Because lower-income people are most often the ones who cannot pay, they are the ones who bear the brunt of this injustice. It’s a new breed of the collections agencies that have locked people in poverty for generations — except this time its within the purview of law enforcement.
The article tells the story of Elvis Mann, a 55-year old black veteran from Alabama who became indebted to Judicial Correction Services, Inc. (JCS) after he was issued an estimated $300 citation in 2006 for driving without a valid license.
Unemployed and surviving on disability benefits, Mann was told to report to JCS, which contracts with the courts to set up payment plans for people who can’t pay their fines in full. The company also charges a ‘monthly supervision fee’ for their ‘services.’
But rather than actually helping him pay off his debt, JCS put Mann on a course to further destitution and hardship, increasing the amount of money he owed and the number of people he owed it to.
In addition to the ‘monthly supervision fees’ he had to pay, JCS dug into his past record and assumed control of other fines, too. He quickly went from owing $300 to owing $9,000.
This makes no sense, of course. Mann was sent to JCS because he could not pay a $300 citation in the first place and he now faced an even more-insurmountable debt. JCS got a court to issue a warrant for Mann’s arrest and imprison him for 30 days. Mann told reporters that, on a separate occasion, JCS told him that “if he didn’t pay $600 by the end of the day the town would lock him up again.” Kafka laughed.
This is without a doubt a form of debtor’s prison. It is apparent that private probation companies are, by virtue of their profit structure, not driven by a desire to rehabilitate and keep people out of prisons. Private profits dictate that companies like JCS do the exact opposite: keep offenders locked in a cycle of debt while securing more contracts to take on more probation cases from the courts. If the individual can pay JCS off and escape their clutches, it’s a lost business opportunity.

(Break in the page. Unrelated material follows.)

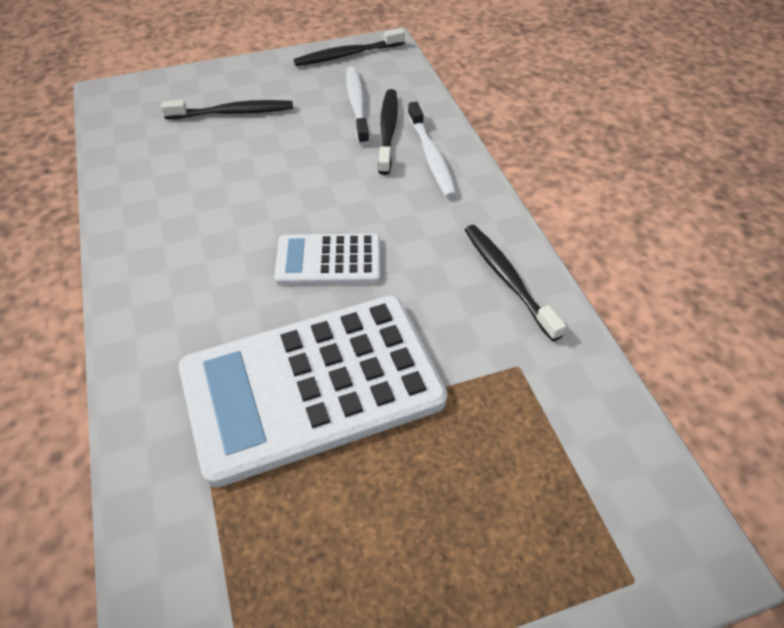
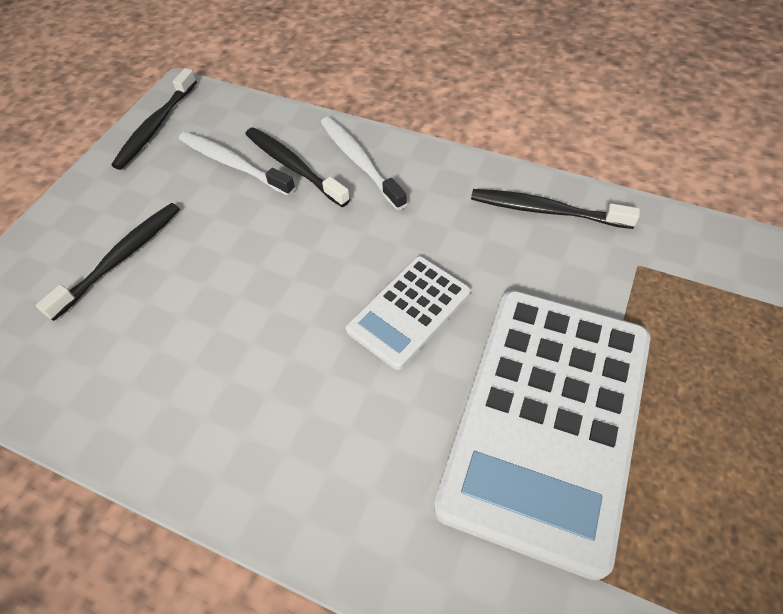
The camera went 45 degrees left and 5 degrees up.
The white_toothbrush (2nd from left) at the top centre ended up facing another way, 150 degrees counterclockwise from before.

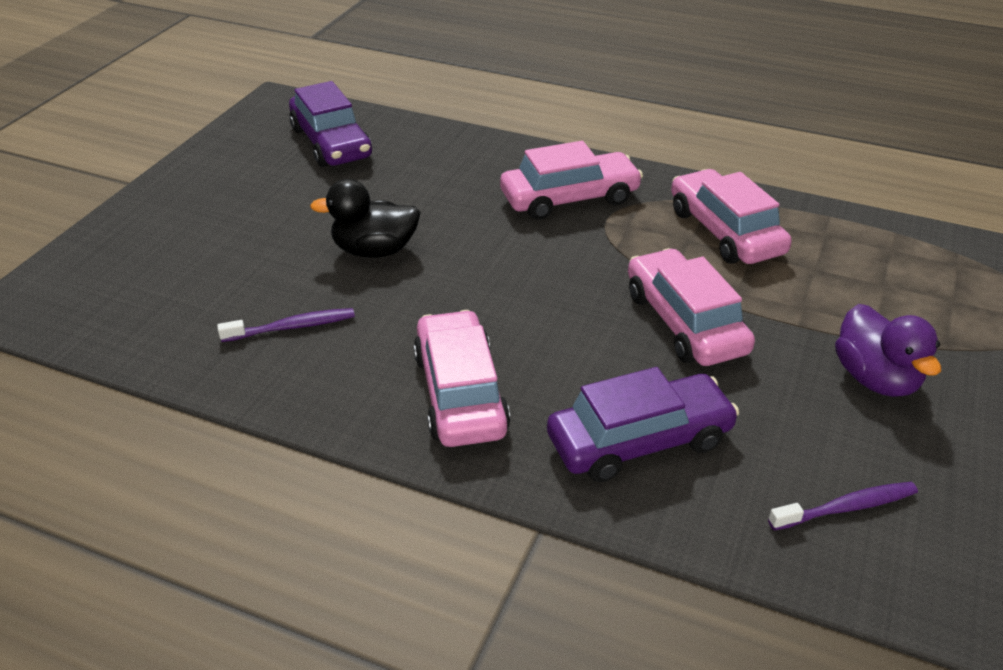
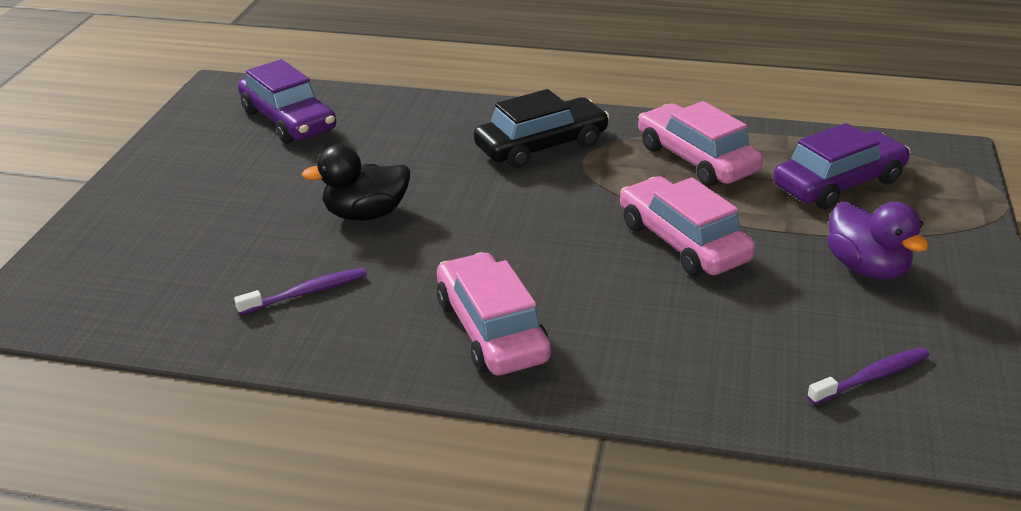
The camera went 10 degrees left and 5 degrees down.
The purple_automobile (2nd from left) ended up elsewhere, having gone from the centre to the top right.
What was the rosy_automobile (2nd from left) at the top centre turned into the jet-black_automobile at the top centre.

JCS knows this, and exploits the offender’s fear of incarceration to extract more money from them. JCS cannot have people arrested on its own for failing to pay their debts — it relies on the courts to provide warrants. But people who owe JCS money often don’t know or understand that.
One Alabama judge quoted in Al Jazeera’s piece spoke directly to this point. He temporarily closed JCS down in one Alabama town back in 2012, telling reporters, “They use that apparent authority to the utmost to coerce and threaten and extort the people that they’re serving. […] I called it judicially sanctioned extortion racket. […] What happens is it’s kind of a shakedown, because the individuals are told, ‘If you don’t bring a payment I will put you in jail.’”
Untying this section of the for-profit corrections’ gordian knot is particularly complicated. Unlike other for-profit corrections companies, JCS doesn’t take a dime from taxpayers. It appears as though it’s millions in annual revenue come entirely from the population it purports to serve, through those insidious ‘supervision fees’ which are interest charges by another name.
This shifting of the burden from society-at-large to the individual could reduce the number of concerned citizens willing to speak out on their behalf. Without such a clear social investment in the problem, some might wonder why they should care.
As is true for the prison abolition movement as a whole, combating this indifference is essential and requires serious public education. It requires the raising of awareness of an unjust, New Jim Crow system that implicitly denies certain parts of the population their freedom (the brown and poor) by virtue of their birth.
It also requires a severe deconstruction of the crime and punishment myths that pervade American culture, justify prisons and vilify prisoners. It requires real-life examples of theory-versus-practice in matters of justice and law enforcement, such as the case of Elvis Mann. It requires intersectional approaches with other debt struggles like those surrounding student debt, housing and employment.
What JCS and other for-profit companies do cannot rightly be considered ‘probation.’ They have not built a system that helps offenders make payments and stay out of jail in ways the state cannot. JCS makes money off the individual’s inability to pay, and they have created a lucrative gyre of debt that threatens financial ruin and incarceration for people who actually need help the most.